Tuesday 3 April 2012

The 6 Year Con

Wrote a novel about this yesterday. Decided to keep taking the high road instead. I'll keep it just for me, when I need a little pick-me-up.

Learned some very interesting information this past weekend.

Knowledge really is power.

I found myself starting to miss you last week. but after this bomb was dropped, by golly do I realize that it is impossible to miss you, because I have no  idea who you are.



I don't blame you for leaving me to "find yourself", you are a shell, you project to people what you want them to see. Did you mean anything you said or did? Do you mean anything you say or do  even now? it must be so tiring being all these different characters. I wasn't wrong when I said that you don't know what love is, you just do as your told. Here's a clue, it WAS right infront of you. that was love.

Looking back now I see so many of the signs. I should have known better than to trust you. but I am amazing for giving you so much faith when you didn't deserve it. That is a true test of my character.

I do feel foolish though.



Can't believe you tricked me for so long. but the good news is, the veil of my mourning has been lifted and the sun is shining bright on my future.

which I have, because I have a plan. do you?


The irony here is just the best! you left me to be happy, and now your lonely and miserable, and I-the weak and vulnerable one-have come out fighting with an inner force driving me, I am already happy! happy that I just dodged a major bullet.

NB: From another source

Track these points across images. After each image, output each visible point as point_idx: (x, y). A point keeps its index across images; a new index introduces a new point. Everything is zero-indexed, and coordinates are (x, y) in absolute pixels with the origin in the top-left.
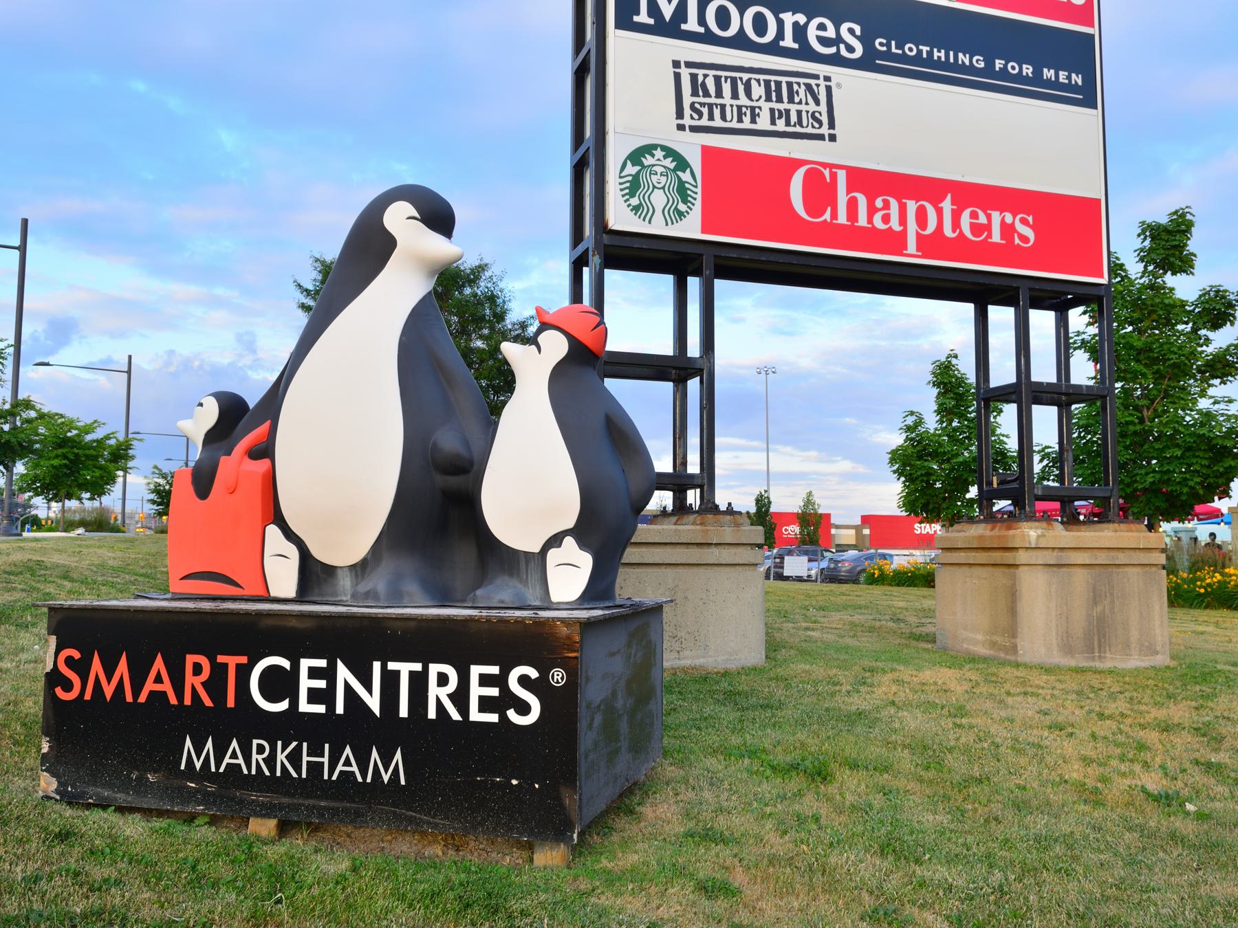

so I should thank you for your infinitely selfish ways. they saved me. I have learned so much these past three weeks. Just because you forced me into this situation doesn't mean you taught me though, you get no credit. this is all me.



you will one day look back on this decision with deep regret, knowing that it was the worst decision you ever made, however I already know that it has been the best decision made for me.

You need to learn that happiness is not a right or privelage, it isn't earned or won, nor does it just happen. It's a choice.